I’m stubborn. I’m sure God could use a man like that. I’m sure He’s planned to use me all along. I find myself having to come to the stark realization that maybe the Calvinists are right. I’ve embraced everything about Reformed theology except that one last point. The P-word. That’s predestination for you Arminians out there.
Nothing else can explain the events of my life. Nothing else can explain why God has patiently taught me through the reading of His Word and the gentle coaxing of my Pastor and the Elders. Why when I was bound and determined to enter a life of sin would God keep goading my conscience? Because He chose me long ago and therefore nothing will separate me from His love.
I don’t know whether to feel profound relief for my salvation or profound sorrow for those who are not saved. Couldn’t God elect everyone?
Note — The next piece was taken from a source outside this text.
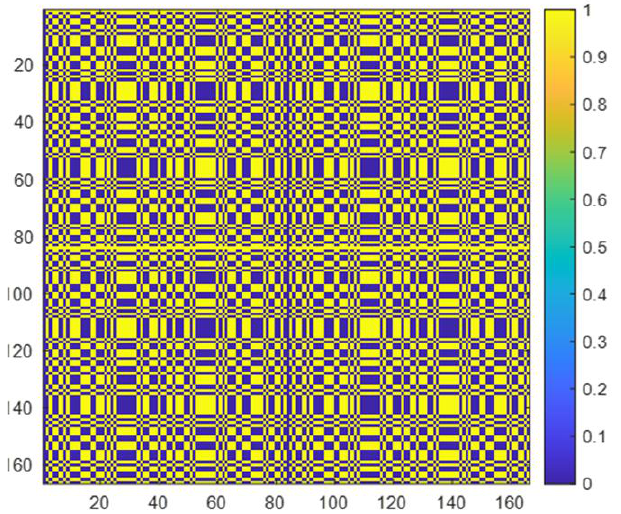
Figure 3. The mosaic MURA binary mask with 166x166 elements, blue color denotes o’s while yellow color denotes 1’s . The basic 83x83 MURA pattern was used to build this mosaic configura- tion.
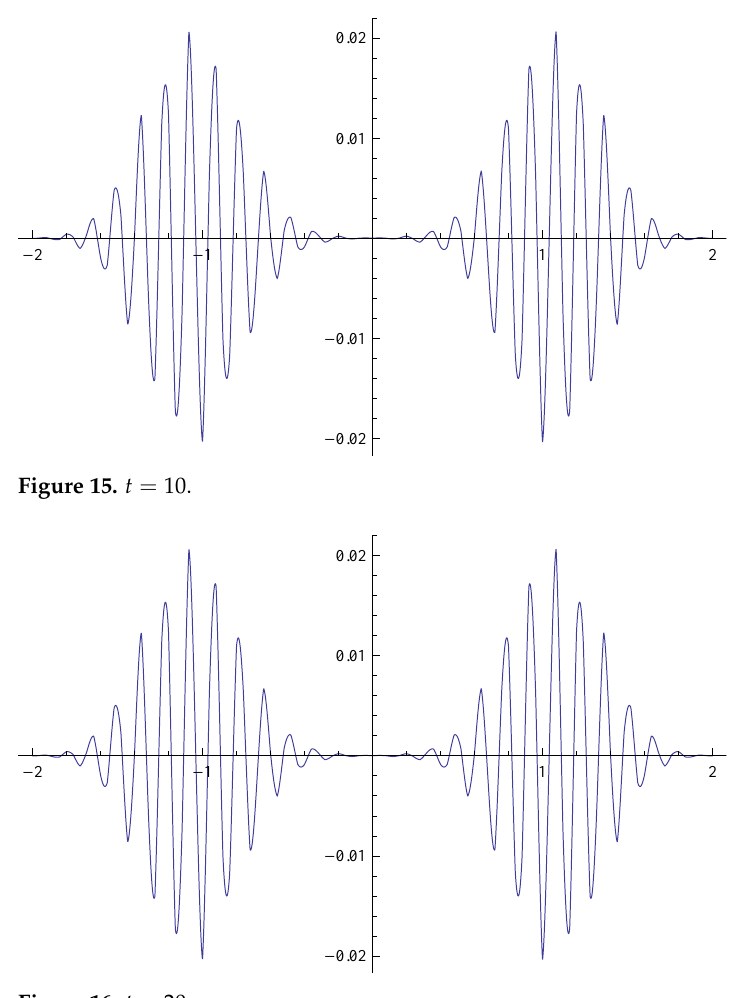
Figure 16. t = 20. The time evolution of y ( n ) of the same equation, but corresponding to γ = 1, β = 1.7, α = 1, and f ( x ) = sin π x , is plotted Figures 17–20. These simulations show that the L approximate solution reaches its stationary solution at t = 20, and it does not change even if we increase the number of iterations till we reach t = 60. This is a necessary property of any stochastic process.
Paul writes in Romans 9:20 that I really don’t have a right to expect an answer from God when questioned about decisions. I still feel a sense of loss for my family, the majority of which are not saved.
*Sigh.*
But then, I guess I don’t really know what’s in their hearts. Nor do I know who God’s elect are. My hope rests in the sacrifice Jesus made for me, His blood that was shed for me, God’s grace, and His ultimate and perfect mercy.
Good journey fellow traveller. I hope to see you on the far side of Judgement Day.